Torsion test demonstrating the effect of the form of the elasticity model on the accuracy of the immersed finite-element method (FEM). The face of an incompressible elastic beam with a Mooney–Rivlin material model is twisted 450°. Four elasticity formulations are considered. “Stabilized” indicates that a volumetric energy, U(J), is included in the strain energy Ψ; “unstabilized” indicates that this energy is not included in Ψ. “Unmodified” indicates that the shearing energy W is expressed in terms of the invariants of the right Cauchy–Green tensor, $\mathbb{C}={\mathbb{F}}^T\mathbb{F}$, in which $\mathbb{F}$ is the deformation gradient tensor; “modified” indicates that the invariants of the modified Cauchy–Green strain $\overline{\mathbb{C}}={\overline{\mathbb{F}}}^T\overline{\mathbb{F}}$ are used, with $\overline{\mathbb{F}}=J^{-\frac{1}{3}}\mathbb{F}$. The immersed formulation yields an accuracy comparable to benchmark FEM results when using both modified invariants and volumetric stabilization.

Figure 5

(a) Three-dimensional simulation of neurally activated swimming eel using a constraint-based immersed method (Patel et al. 2018). (Left) Fluid vorticity field; (right) color contour of the cross-sectional moment of the body. Magenta lines and white lines show the progression of the moment wave and the curvature wave, respectively. The difference in slopes of the two lines is the neuromechanical phase lag consistent with experimental observations. Panel adapted with permission from Patel et al. (2018). (b) Immersed simulation of jellyfish turning using a hyperelastic structural model similar to those of Hoover et al. (2017, 2019).

Figure 6

(a) Immersed simulation of bolus transport in an esophagus (Kou et al. 2015b). The brown region is the downward-moving bolus, and the blue and gray meshes represent the muscle layers. (b) Experimental (left) and simulated (right) esophageal pressure topography (EPT) of a normal subject. The fiber architecture, showing circular (green) and longitudinal (red) muscles that transition from proximal to distal ends, is shown in the center. Kou et al. (2017a) showed that the change in fiber architecture can lead to the well-known pressure transition zone in a normal patient.
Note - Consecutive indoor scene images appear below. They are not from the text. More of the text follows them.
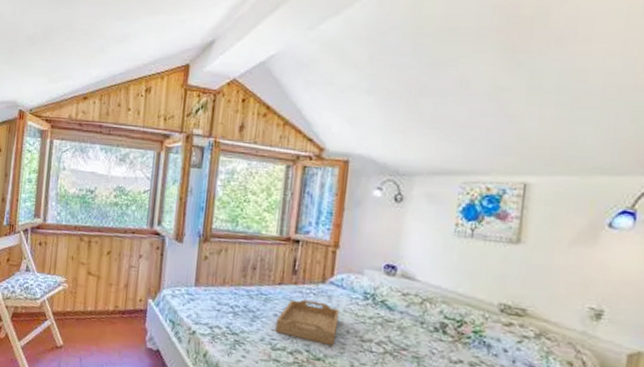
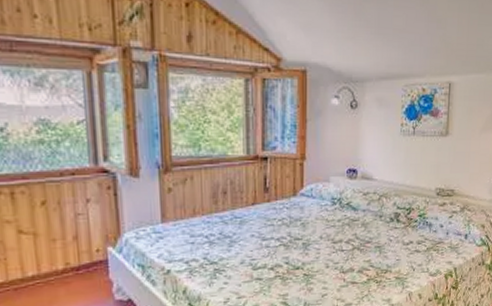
serving tray: present [275,299,340,347] -> none [254,214,312,254]

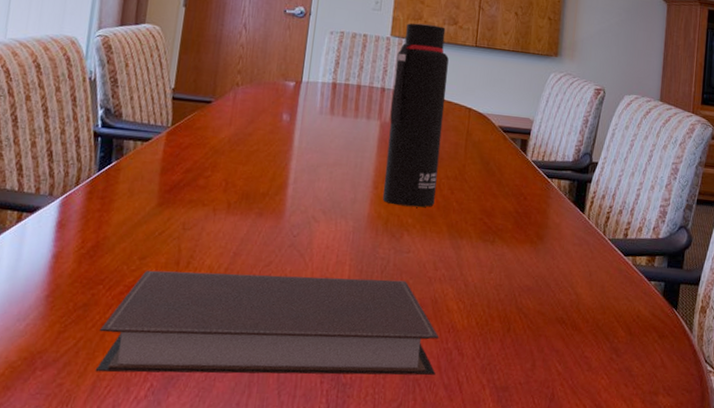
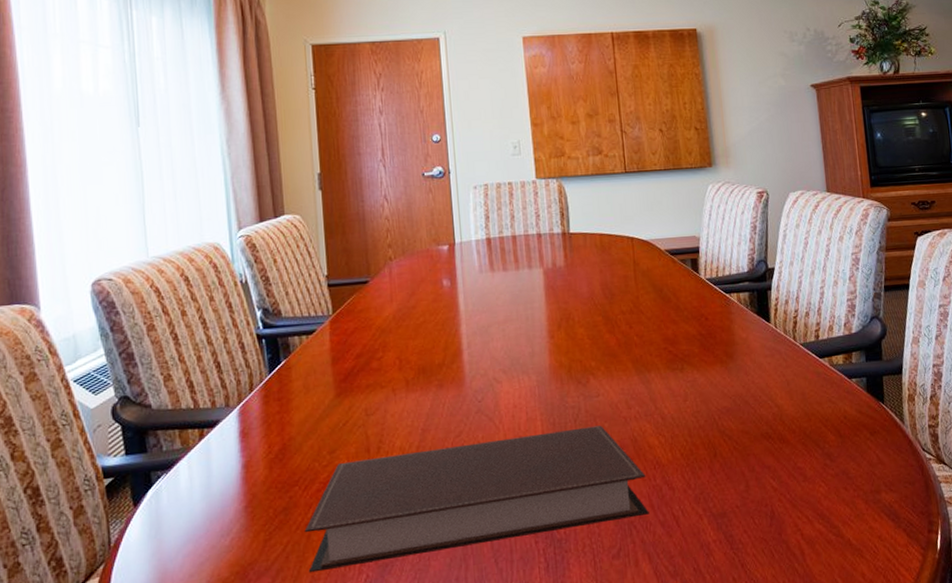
water bottle: present [382,23,449,208] -> none [546,159,614,351]

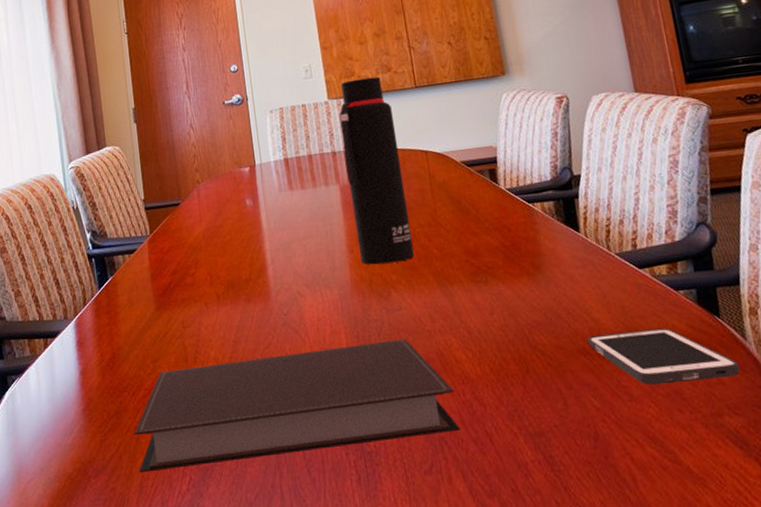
water bottle: none [546,159,614,351] -> present [339,76,414,265]
cell phone: none [770,413,897,466] -> present [587,328,740,385]

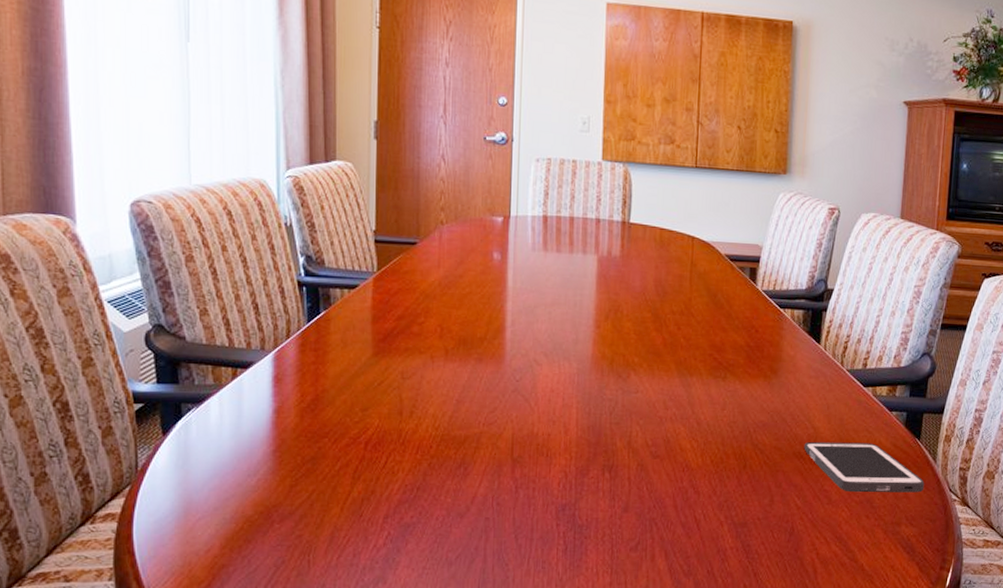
notebook: present [134,339,461,473] -> none [330,421,674,523]
water bottle: present [339,76,414,265] -> none [605,144,667,346]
Panels adapted with permission from (a) Kou et al. (2015b) and (b) Kou et al. (2017a).

Figure 7

Model of a porcine bioprosthetic heart valve in an experimental pulse duplicator (Lee et al. 2019). (a) Simulated axial flow in the aortic test section. (b) Comparison of computational and experimental flow rates, upstream and downstream pressures, and leaflet kinematics quantified by valve open area. Shaded regions show the 95% confidence intervals in multicycle experimental data. Confidence intervals for the pressure data are extremely narrow and are not shown in panel b.

Figure 8

(a) Idealized inferior vena cava (IVC) model developed at the US Food and Drug Administration. (b) Simulation of flow in the idealized IVC model under exercise conditions (Kolahdouz et al. 2019). Subpanels i–iv show flow patterns along the cross-sections indicated on the three-dimensional model. Results were obtained using an immersed interface method (subpanels i–iii) and by a body-conforming method in OpenFOAM (subpanel iv) (Craven et al. 2018).

Figure 9

Fluid–structure interaction models of whole-heart dynamics. (a) Patient-specific fiber-based model of a failing heart in systole. Note mitral regurgitation has developed after several computed cardiac cycles during which the left ventricle enlarges slightly on each beat because more blood is returning to it than can be pumped away. (b) A healthy heart model that uses hyperelastic constitutive models fit to biaxial tensile test data, here shown in atrial systole (left) and ventricular systole (right). The figure highlights the configurations of the mitral valve, including model chordae tendenae and papillary muscles, and the aortic valve. Transparent views are provided for the remaining structures of the heart and nearby great vessels.